YOUR TASK =
Only lines holding "hand" are needed; copy each of them from the data below.

SUPPLIED RECORDS =

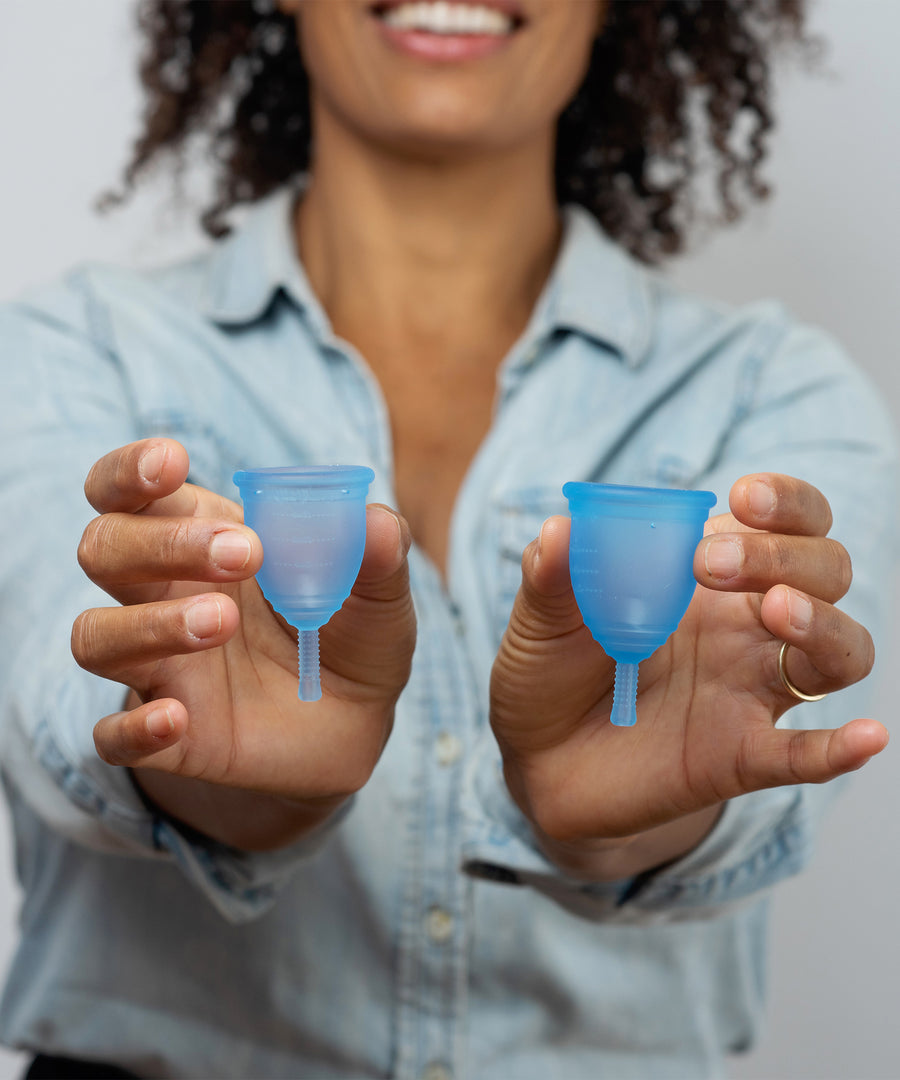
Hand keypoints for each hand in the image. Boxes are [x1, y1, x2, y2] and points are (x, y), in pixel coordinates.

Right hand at [72, 439, 415, 845]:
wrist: (357, 720)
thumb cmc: (350, 630)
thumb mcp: (377, 593)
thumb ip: (378, 554)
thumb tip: (377, 524)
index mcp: (198, 535)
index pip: (126, 490)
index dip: (131, 471)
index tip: (172, 462)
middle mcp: (160, 593)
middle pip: (105, 548)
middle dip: (162, 542)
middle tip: (245, 553)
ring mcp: (157, 665)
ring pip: (96, 635)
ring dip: (150, 624)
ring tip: (223, 621)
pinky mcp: (167, 735)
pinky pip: (113, 735)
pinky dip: (131, 727)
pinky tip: (174, 720)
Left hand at [490, 474, 886, 875]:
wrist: (535, 757)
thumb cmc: (551, 668)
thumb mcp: (541, 616)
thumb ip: (552, 574)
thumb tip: (559, 529)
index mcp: (708, 573)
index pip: (786, 522)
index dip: (786, 502)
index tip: (744, 497)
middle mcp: (745, 624)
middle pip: (823, 572)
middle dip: (785, 554)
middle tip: (705, 564)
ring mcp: (748, 689)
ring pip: (839, 652)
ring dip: (824, 625)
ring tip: (778, 610)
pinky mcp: (737, 755)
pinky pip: (804, 755)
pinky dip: (839, 749)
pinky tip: (864, 738)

COMPLETED TASK =
Hand keypoints for each hand in the image. Boxes are [x1, y1, x2, y2] and points are (x, y), in pixel coordinates.
Right hand at [72, 439, 415, 845]:
Left hand at [490, 474, 886, 875]:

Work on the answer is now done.